7. Warranty and Disclaimer
The Services are provided “As Is” without any warranties of any kind. Except as provided in the terms and conditions of sale of the Product, Seller hereby disclaims all warranties, whether express, implied, or statutory, regarding the Services, the Products, and the Replacement Parts, including any warranties of merchantability, fitness for a particular purpose, title, and non-infringement of third-party rights.
8. Limitation of Liability
In no event will Seller be liable for any consequential, indirect, exemplary, special, or incidental damages, including any lost profits, arising from or relating to the Services even if Seller has been advised of the possibility of such damages. Seller’s total cumulative liability in connection with the Services, whether in contract or tort or otherwise, will not exceed the fees paid for the Services. One or more claims will not enlarge this limit.

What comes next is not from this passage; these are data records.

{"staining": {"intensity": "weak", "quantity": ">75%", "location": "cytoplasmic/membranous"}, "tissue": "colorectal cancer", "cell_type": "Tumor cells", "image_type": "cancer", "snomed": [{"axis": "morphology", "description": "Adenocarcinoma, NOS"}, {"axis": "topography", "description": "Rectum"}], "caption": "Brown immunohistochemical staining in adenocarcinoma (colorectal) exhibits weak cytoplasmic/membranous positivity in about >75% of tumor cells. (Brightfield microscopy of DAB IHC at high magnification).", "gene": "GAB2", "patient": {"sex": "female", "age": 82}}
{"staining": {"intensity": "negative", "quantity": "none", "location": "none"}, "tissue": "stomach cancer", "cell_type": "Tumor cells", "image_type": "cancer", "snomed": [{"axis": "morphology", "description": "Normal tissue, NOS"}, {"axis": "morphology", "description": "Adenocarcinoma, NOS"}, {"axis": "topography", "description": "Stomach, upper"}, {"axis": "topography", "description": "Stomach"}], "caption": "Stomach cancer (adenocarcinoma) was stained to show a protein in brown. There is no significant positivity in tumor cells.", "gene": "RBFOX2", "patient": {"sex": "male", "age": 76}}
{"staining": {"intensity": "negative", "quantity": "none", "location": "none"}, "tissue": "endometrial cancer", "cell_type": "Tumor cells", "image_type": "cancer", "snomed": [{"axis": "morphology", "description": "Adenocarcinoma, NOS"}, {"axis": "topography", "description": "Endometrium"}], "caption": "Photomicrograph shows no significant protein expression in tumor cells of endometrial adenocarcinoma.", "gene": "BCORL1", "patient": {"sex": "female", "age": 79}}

Buyer will defend, indemnify, and hold Seller harmless from any and all claims, losses, damages, debts, settlements, costs, attorneys' fees, expenses and liabilities of any type whatsoever (collectively referred to as "Claims") arising from or related to any injury to employees or contractors of Seller caused by improper installation or use of a Product by Buyer, power supply used by Buyer with a Product, or any material processed by a Product. Seller will have the right to participate in or conduct the defense of such Claim with counsel of its own choice. Seller will use reasonable effort to promptly notify Buyer of any such Claim. No settlement of a Claim will be binding on Seller without its prior written consent.
10. Terms and Termination
Either party may terminate a Service Agreement, effective immediately, if the other party commits a material breach of the terms and conditions herein and fails to cure such breach within thirty (30) days after receiving written notice thereof.
11. Independent Contractor
The parties are acting hereunder as independent contractors and not as partners, agents, fiduciaries, or joint venturers. Neither party has the power or authority to represent, act for, bind, or otherwise create or assume any obligation on behalf of the other party.
12. Force Majeure
Any delay in the performance of any duties under Warranty or a Service Agreement (except for payment of fee owed) by either party will not be considered a breach if such delay is caused by a labor dispute, shortage of materials, fire, earthquake, flood, or other event beyond the control of such party, provided that such party uses reasonable efforts to notify the other party of the circumstances causing the delay and to resume performance as soon as possible.